Task to carry out.
What is needed is a single figure: how many lines of the records below contain the word "share".

Saved data entries:
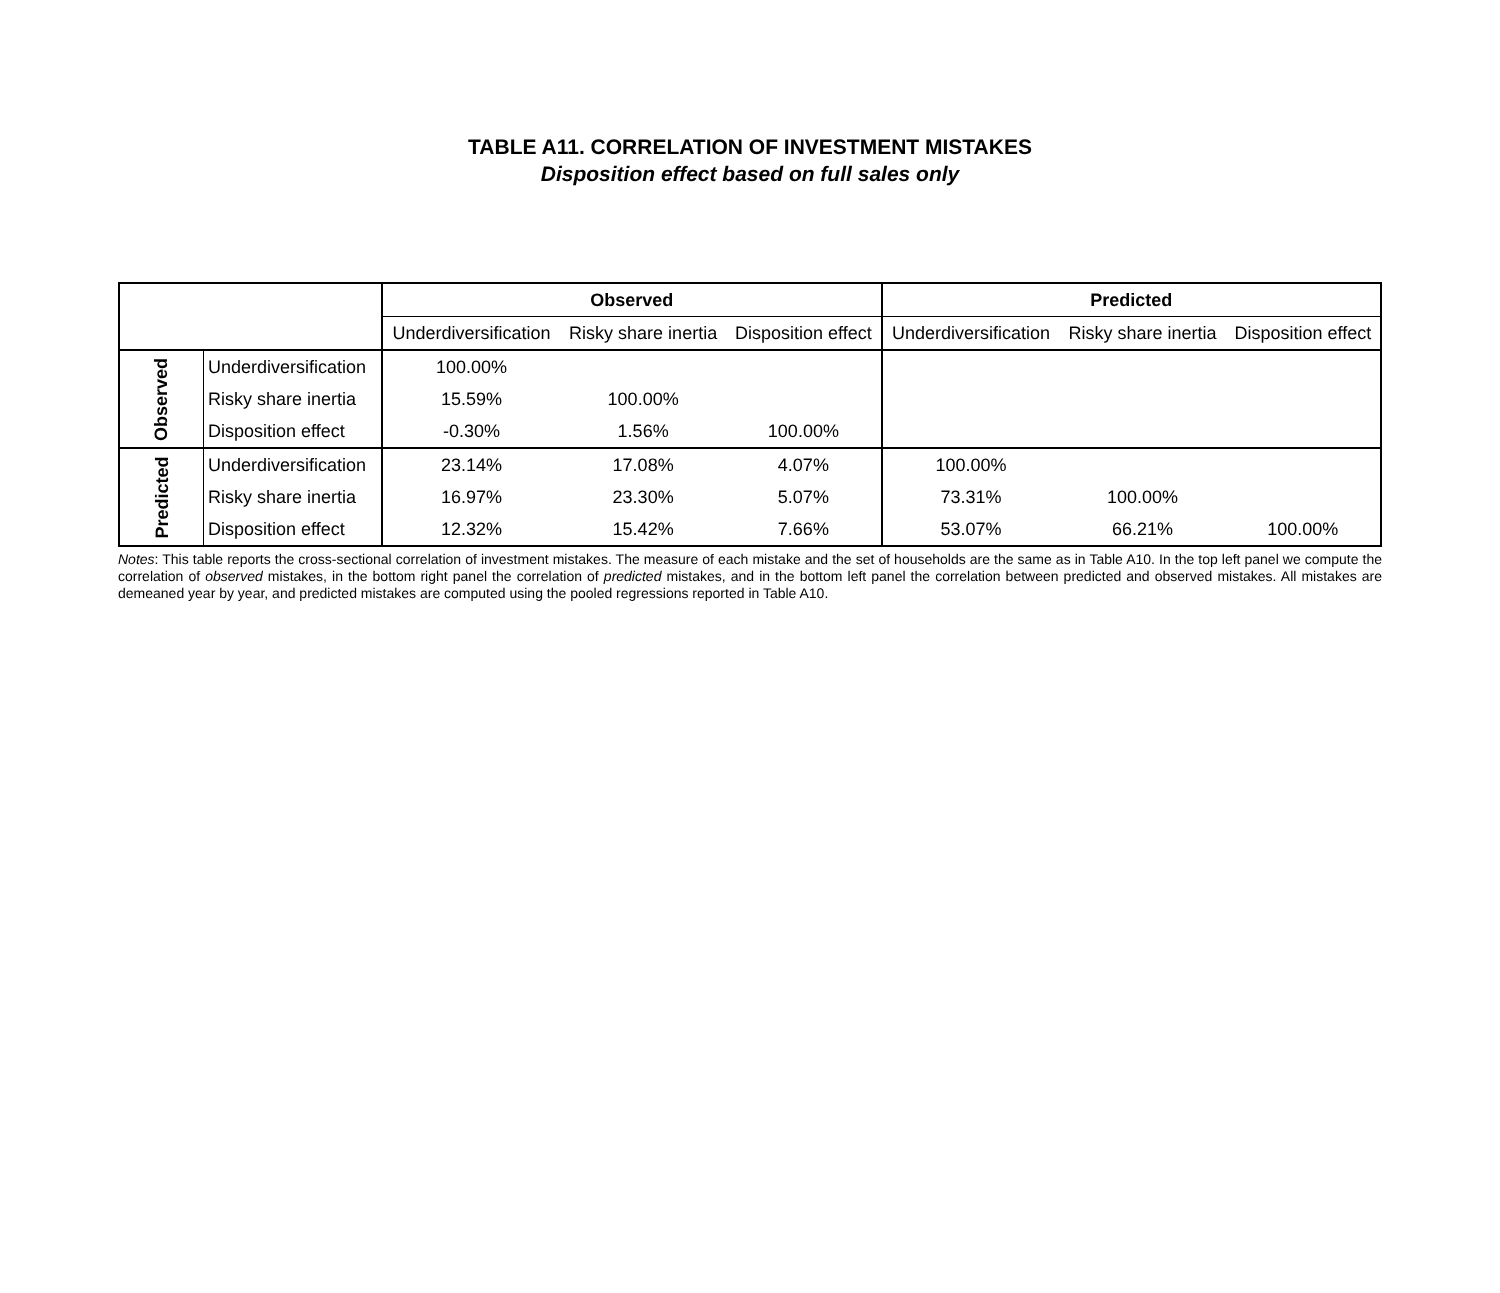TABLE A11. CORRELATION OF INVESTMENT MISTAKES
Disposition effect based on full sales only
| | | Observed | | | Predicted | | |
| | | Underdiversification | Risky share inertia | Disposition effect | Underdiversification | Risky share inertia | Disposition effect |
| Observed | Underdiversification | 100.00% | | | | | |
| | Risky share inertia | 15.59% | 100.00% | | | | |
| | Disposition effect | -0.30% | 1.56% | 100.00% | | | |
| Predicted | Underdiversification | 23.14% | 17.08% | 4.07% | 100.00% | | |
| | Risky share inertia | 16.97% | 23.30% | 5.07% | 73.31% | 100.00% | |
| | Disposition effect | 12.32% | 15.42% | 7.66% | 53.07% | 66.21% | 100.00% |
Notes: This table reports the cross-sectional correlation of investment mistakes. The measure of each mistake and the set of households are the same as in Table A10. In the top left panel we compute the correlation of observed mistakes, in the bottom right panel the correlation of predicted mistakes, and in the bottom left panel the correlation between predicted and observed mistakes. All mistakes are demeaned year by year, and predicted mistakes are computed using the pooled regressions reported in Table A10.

Reply.
3